Yep.
I’ve told the story before on this board, but I don’t mind repeating myself. In the early 2000s, my boyfriend and I lived at the Baldwin House, a cheap residential hotel on the corner of 6th and Mission streets (widely thought of as “the worst address in San Francisco”).  It’s a somewhat dark and eerie place even for an SRO, but that’s beside the point.
On the night in question, I was at home in our room alone, lying on the futon reading The Big Nowhere and smoking a cigarette. I was NOT high at the time, and hadn’t been for several days; also, I was wide awake.  Of a sudden, I glanced up from my book and saw a strange man standing in our doorway.  There was nothing unsubstantial or ethereal about him, I saw this man as clearly as I see my cockatiel right now.
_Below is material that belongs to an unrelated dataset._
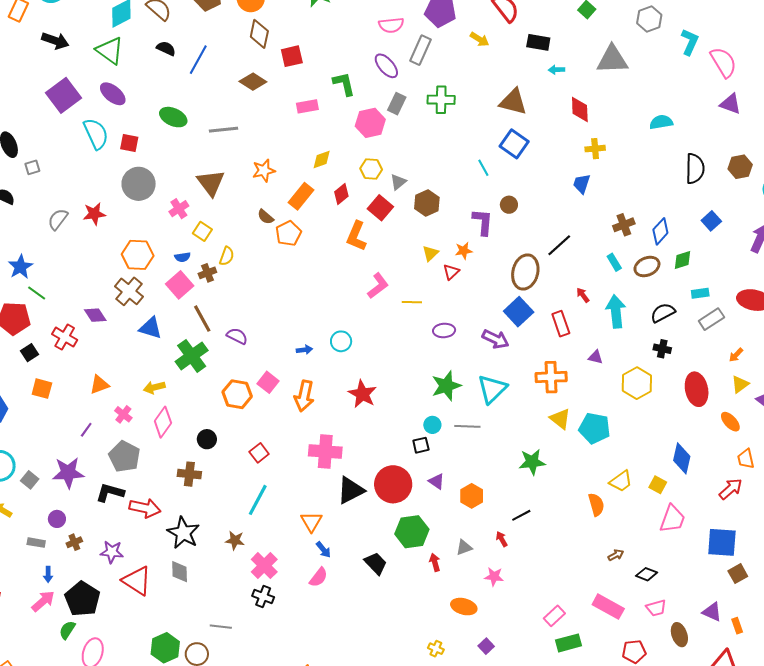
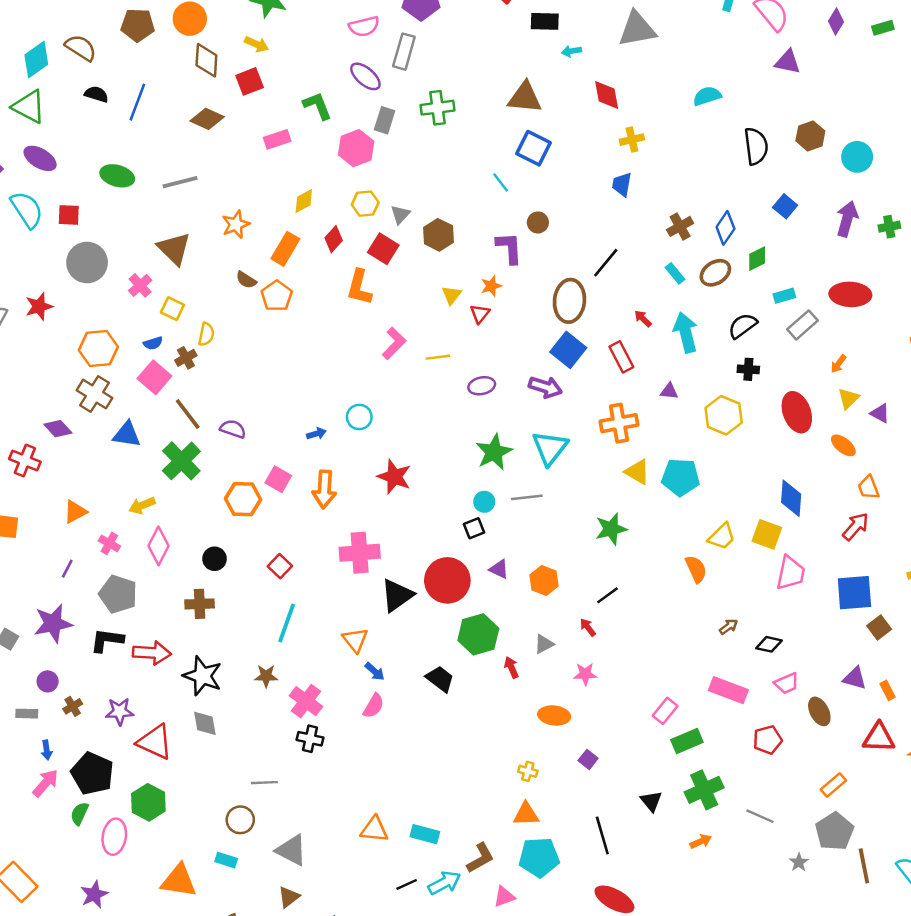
yellow arrow: (479, 39) -> (257, 44), moved
yellow square: (658, 485) -> (767, 534), size x1.4
green hexagon: (165, 648) -> (148, 802), moved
Nor did he look weird or frightening–he was just a youngish black man wearing a red flannel shirt and khaki pants, with a moderate Afro such as was pretty common in the 1970s (think Lionel from The Jeffersons), standing in the doorway looking down at something in his hand.
In the next second, two thoughts came into my head.  The first one was that he’d wandered into my room by mistake (perhaps a customer of Raymond the dope dealer across the hall), and then remembered that no, I had locked that door earlier, we always kept our door locked. Simultaneous with that, he looked up and apparently saw me–a startled look came over his face, and then he was gone. The entire event took maybe a second and a half.
I just laid there on the futon with my eyes and jaw wide open and my heart pounding. A ghost, I thought, a freakin’ ghost! I didn’t feel fear, rather wonder and a sense of rare good fortune: lots of people talk about ghosts, and now I’m one of those people who’s actually seen one!
That’s the first part of my true ghost story. The conclusion came a month later, and consisted of three sentences of conversation – I was coming home from somewhere, and when I got to mine and Racer’s room, Raymond was standing out in the hall, deep in conversation with two young women I’d never met. I overheard him say something about “spiritual presences” in the building, and said “Y’know, I think I’ve seen that here too.” Without batting an eye, Raymond said “It was a young-ass black guy, right?” That threw me for a wider loop than the actual sighting had when it took place–that my neighbor knew about this entity or phenomenon too, and well enough to mention it casually.